RECORDS FOR PROCESSING section start
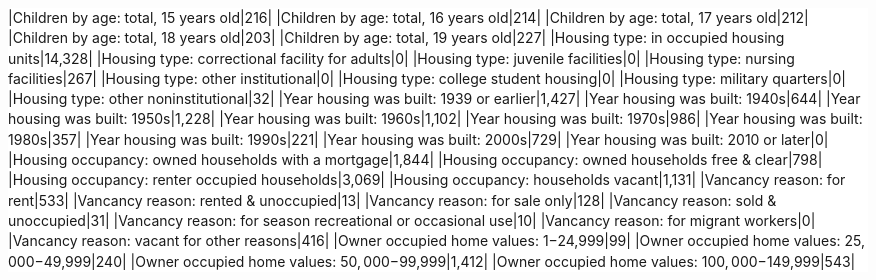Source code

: |Children by age: total, 15 years old|216|
|Children by age: total, 16 years old|214|
|Children by age: total, 17 years old|212|
|Children by age: total, 18 years old|203|
|Children by age: total, 19 years old|227|
|Housing type: in occupied housing units|14,328|
|Housing type: correctional facility for adults|0|
|Housing type: juvenile facilities|0|
|Housing type: nursing facilities|267|
|Housing type: other institutional|0|
|Housing type: college student housing|0|
|Housing type: military quarters|0|
|Housing type: other noninstitutional|32|
|Year housing was built: 1939 or earlier|1,427|
|Year housing was built: 1940s|644|
|Year housing was built: 1950s|1,228|
|Year housing was built: 1960s|1,102|
|Year housing was built: 1970s|986|
|Year housing was built: 1980s|357|
|Year housing was built: 1990s|221|
|Year housing was built: 2000s|729|
|Year housing was built: 2010 or later|0|
|Housing occupancy: owned households with a mortgage|1,844|
|Housing occupancy: owned households free & clear|798|
|Housing occupancy: renter occupied households|3,069|
|Housing occupancy: households vacant|1,131|
|Vancancy reason: for rent|533|
|Vancancy reason: rented & unoccupied|13|
|Vancancy reason: for sale only|128|
|Vancancy reason: sold & unoccupied|31|
|Vancancy reason: for season recreational or occasional use|10|
|Vancancy reason: for migrant workers|0|
|Vancancy reason: vacant for other reasons|416|
|Owner occupied home values: $1-$24,999|99|
|Owner occupied home values: $25,000-$49,999|240|
|Owner occupied home values: $50,000-$99,999|1,412|
|Owner occupied home values: $100,000-$149,999|543|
RECORDS FOR PROCESSING section end
All lines from the one containing "type: nursing facilities|267|" through the end of the listing above are to be restated word for word, and no others.

|Housing type: nursing facilities|267|
|Housing type: other institutional|0|
|Housing type: college student housing|0|
|Housing type: military quarters|0|
|Housing type: other noninstitutional|32|
|Year housing was built: 1939 or earlier|1,427|
|Year housing was built: 1940s|644|
|Year housing was built: 1950s|1,228|
|Year housing was built: 1960s|1,102|
|Year housing was built: 1970s|986|
|Year housing was built: 1980s|357|
|Year housing was built: 1990s|221|
|Year housing was built: 2000s|729|
|Year housing was built: 2010 or later|0|
|Housing occupancy: owned households with a mortgage|1,844|
|Housing occupancy: owned households free & clear|798|
|Housing occupancy: renter occupied households|3,069|
|Housing occupancy: households vacant|1,131|
|Vancancy reason: for rent|533|
|Vancancy reason: rented & unoccupied|13|
|Vancancy reason: for sale only|128|
|Vancancy reason: sold & unoccupied|31|
|Vancancy reason: for season recreational or occasional use|10|
|Vancancy reason: for migrant workers|0|
|Vancancy reason: vacant for other reasons|416|
|Owner occupied home values: $1-$24,999|99|
|Owner occupied home values: $25,000-$49,999|240|
|Owner occupied home values: $50,000-$99,999|1,412|
|Owner occupied home values: $100,000-$149,999|543|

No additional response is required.